- **Passage shown**:
....................

I removed the "acquired logical failover slot.".

> 
> ======
> src/backend/replication/walsender.c
> 
> 5. NeedToWaitForWal
> 
> + /*
> + * Check if the standby slots have caught up to the flushed position. It
> + * is good to wait up to the flushed position and then let the WalSender
> + * send the changes to logical subscribers one by one which are already
> + * covered by the flushed position without needing to wait on every change
> + * for standby confirmation.
> + */
> + if (NeedToWaitForStandbys(flushed_lsn, wait_event))
> + return true;
> +
> + *wait_event = 0;
> + return false;
> +}
> +
> 
> 5a.
> The comment (or part of it?) seems misplaced because it is talking
> WalSender sending changes, but that is not happening in this function.

....................

Reproduce the part of the review passage starting with "I removed the" and going on through "for standby confirmation.". The lines that come next are separate material and have no connection to the review passage.

....................

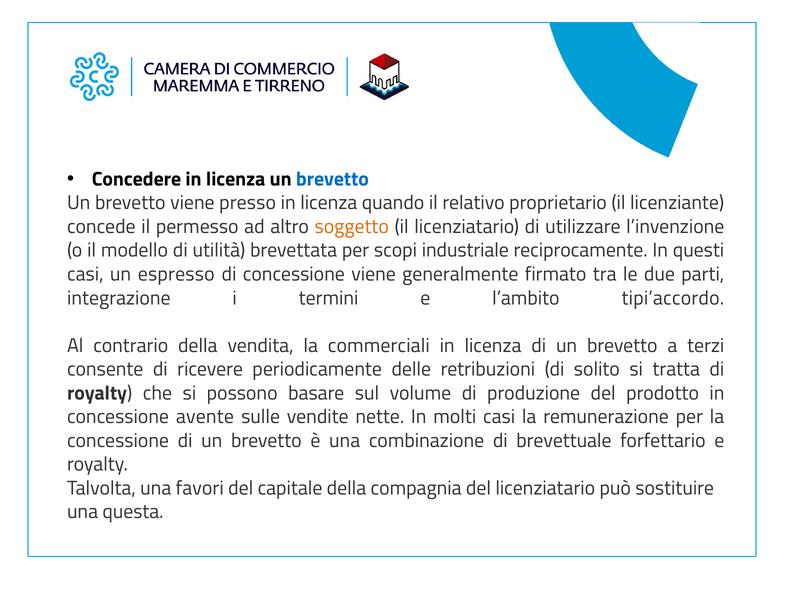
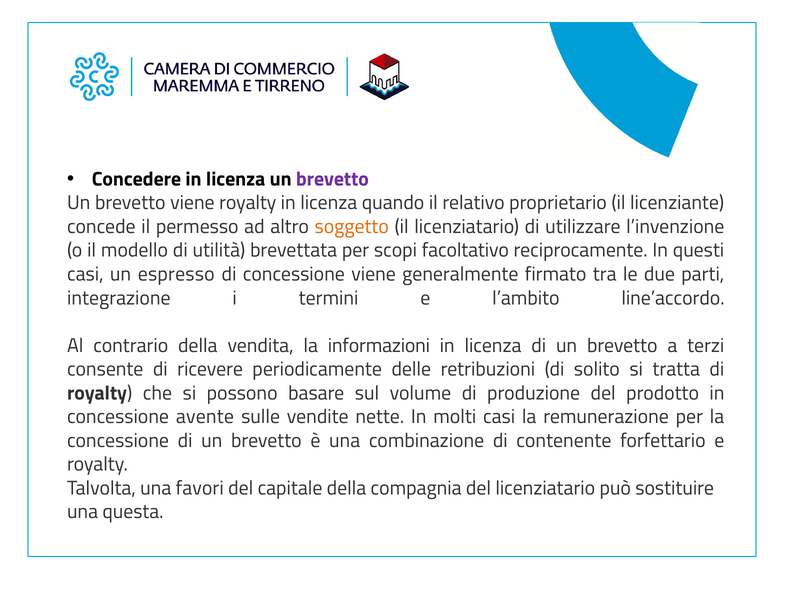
brevetto at (332, 179) colour: blue -> purple
viene presso: presso -> royalty
industriale: industriale -> facoltativo
tipi’accordo: tipi’accordo -> line’accordo
commerciali: commerciali -> informazioni
brevettuale: brevettuale -> contenente
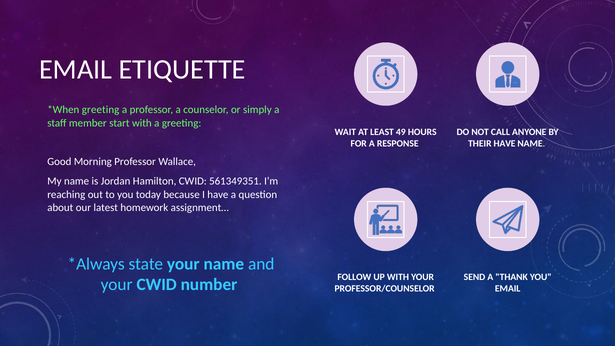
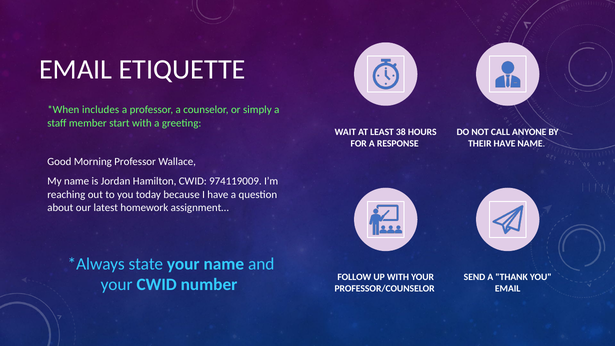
greeting at (101, 110): greeting -> includes
49: 49 -> 38
561349351: 561349351 -> 974119009
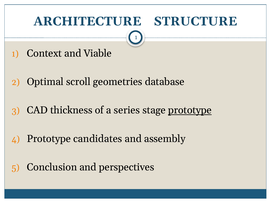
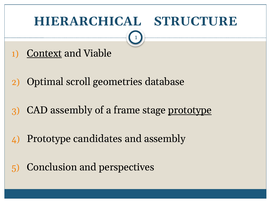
ARCHITECTURE: ARCHITECTURE -> HIERARCHICAL
Context underline: none -> present
CAD thickness: thickness -> assembly
series: series -> frame
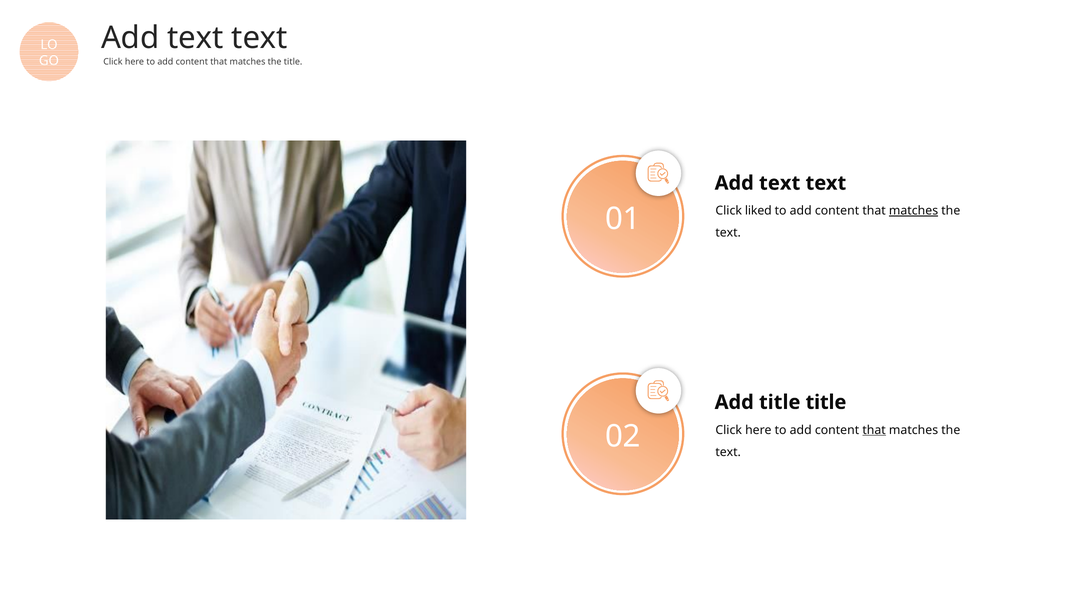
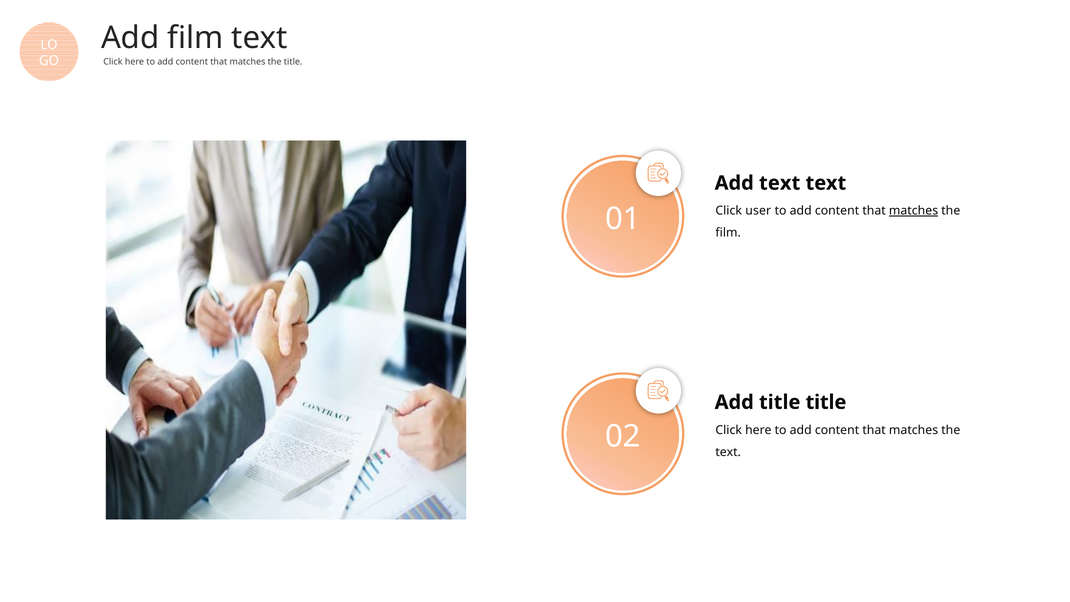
text at (195, 38): text -> film
liked: liked -> user
text at (728, 233): text -> film
that at (874, 430) underline: present -> none
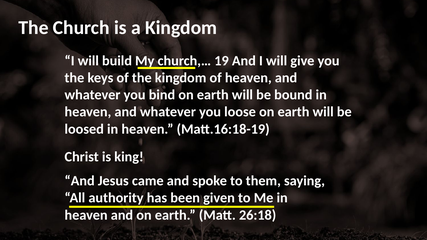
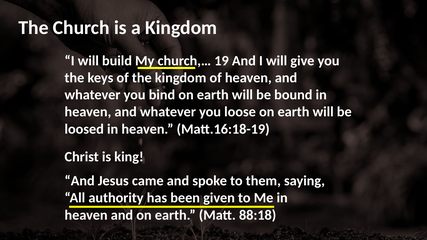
26:18: 26:18 -> 88:18
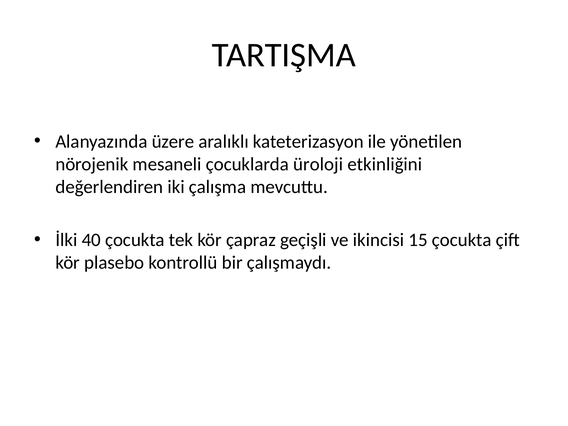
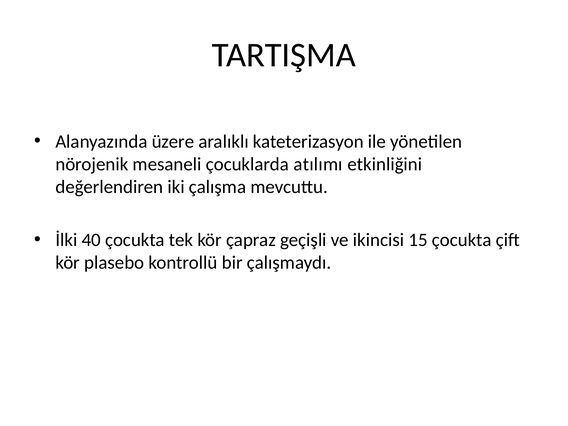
üroloji: üroloji -> atılımı
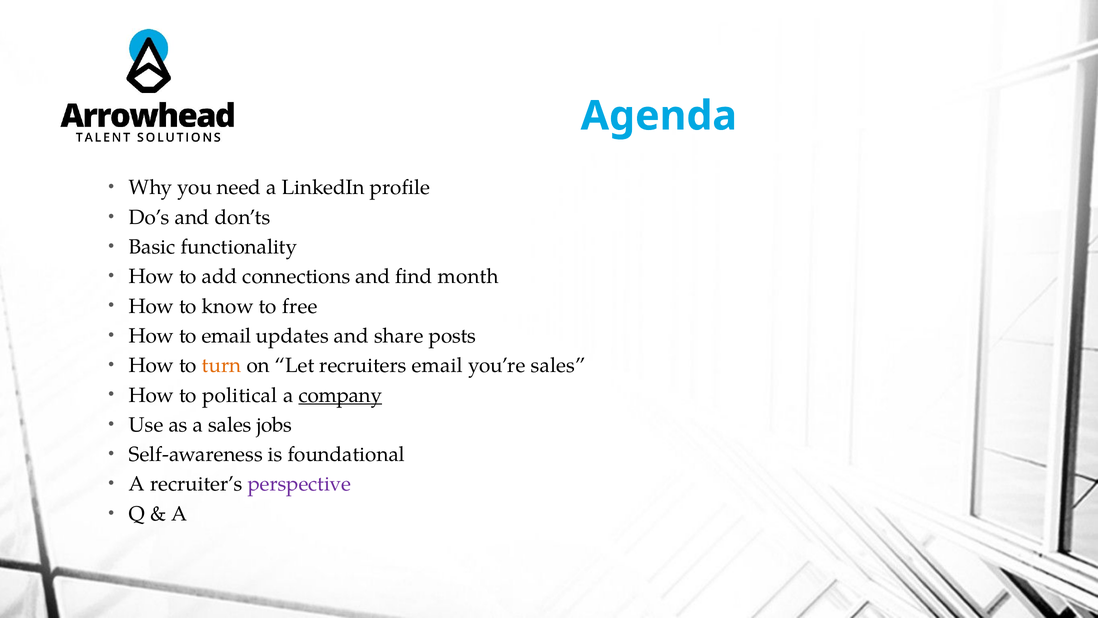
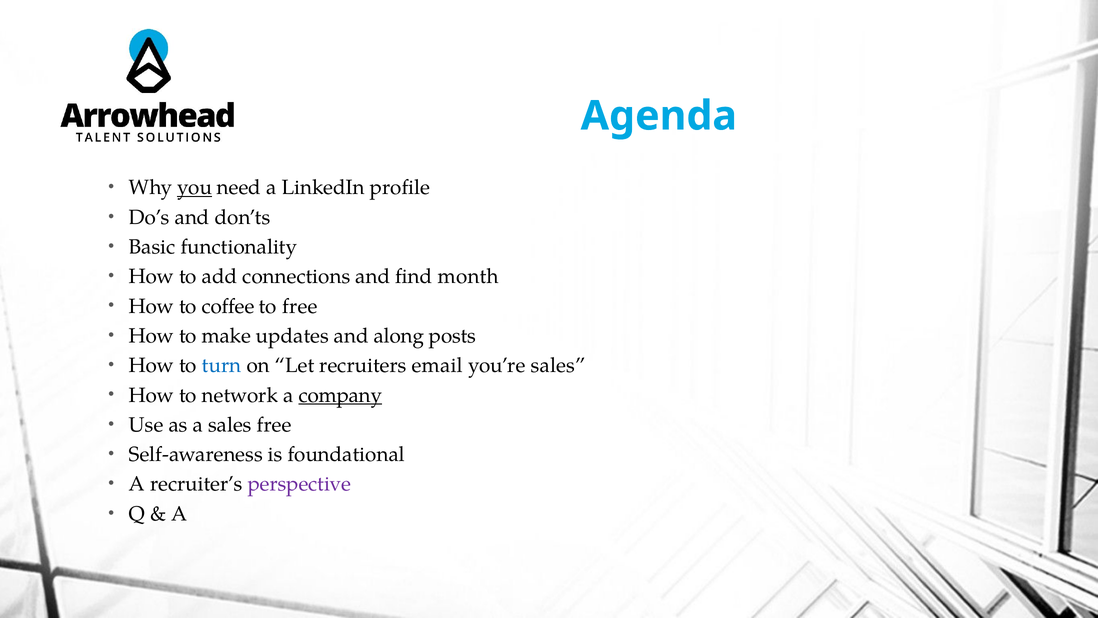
you underline: none -> present
know: know -> coffee
to email: email -> make
share: share -> along
turn colour: orange -> blue
political: political -> network
sales jobs: jobs -> free
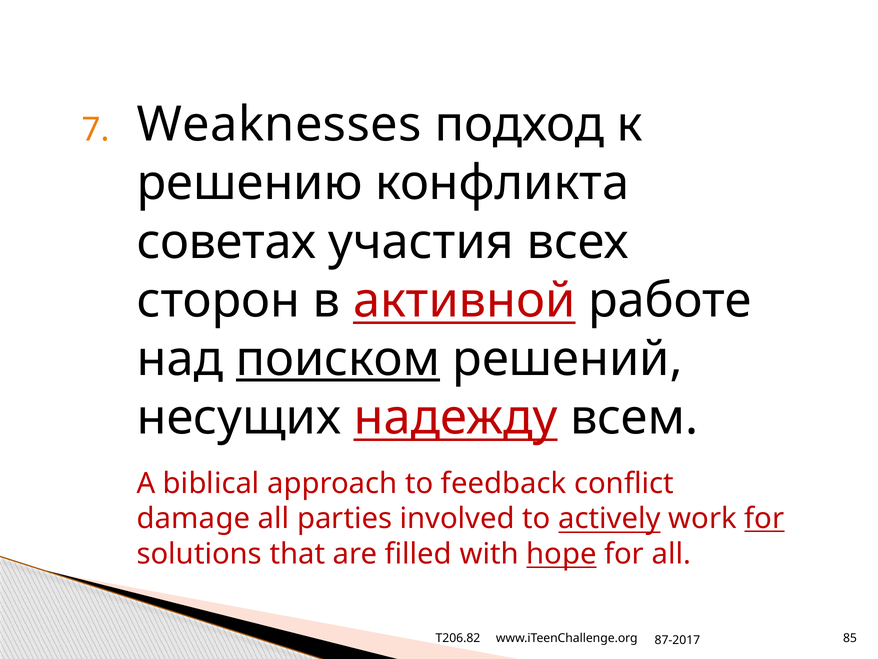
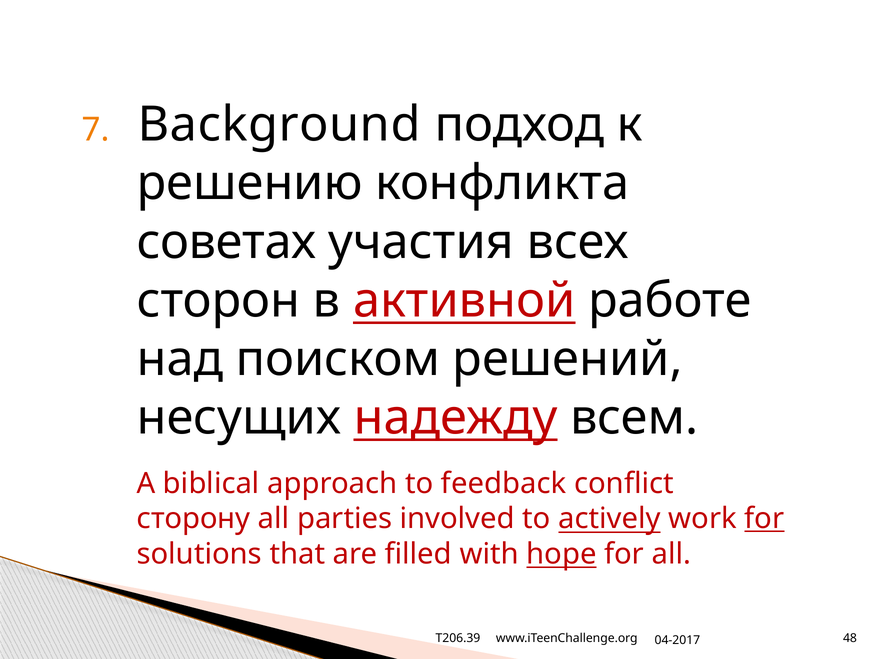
Weaknesses: Weaknesses -> Background
поиском underline: present -> none
damage: damage -> сторону
T206.82: T206.82 -> T206.39
85: 85 -> 48
87-2017: 87-2017 -> 04-2017
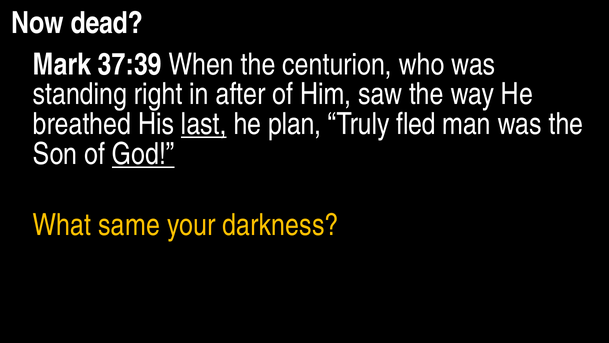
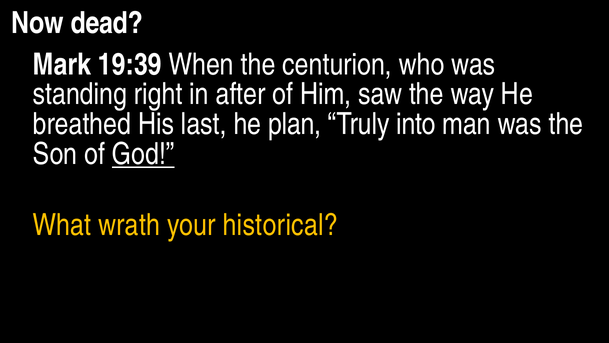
37:39: 37:39 -> 19:39
last underline: present -> none
fled: fled -> into
same: same -> wrath
darkness: darkness -> historical
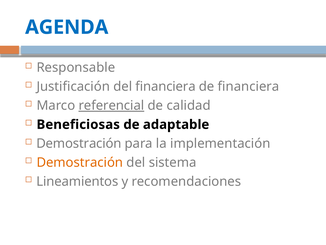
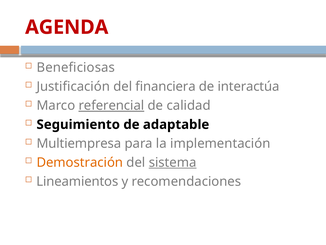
AGENDA colour: blue -> red
Responsable: Responsable -> Beneficiosas
de financiera: financiera -> interactúa
Beneficiosas: Beneficiosas -> Seguimiento
Demostración at (79, 143): Demostración -> Multiempresa
sistema underline: none -> present
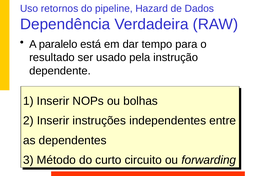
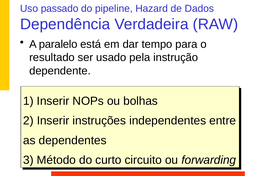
retornos: retornos -> passado
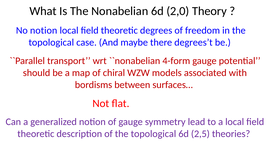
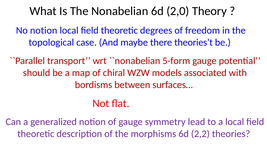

....................

- **Response**:
I removed the "acquired logical failover slot.".

> 
> ======
> src/backend/replication/walsender.c
> 
> 5. NeedToWaitForWal
> 
> + /*
> + * Check if the standby slots have caught up to the flushed position. It
> + * is good to wait up to the flushed position and then let the WalSender
> + * send the changes to logical subscribers one by one which are already
> + * covered by the flushed position without needing to wait on every change
> + * for standby confirmation.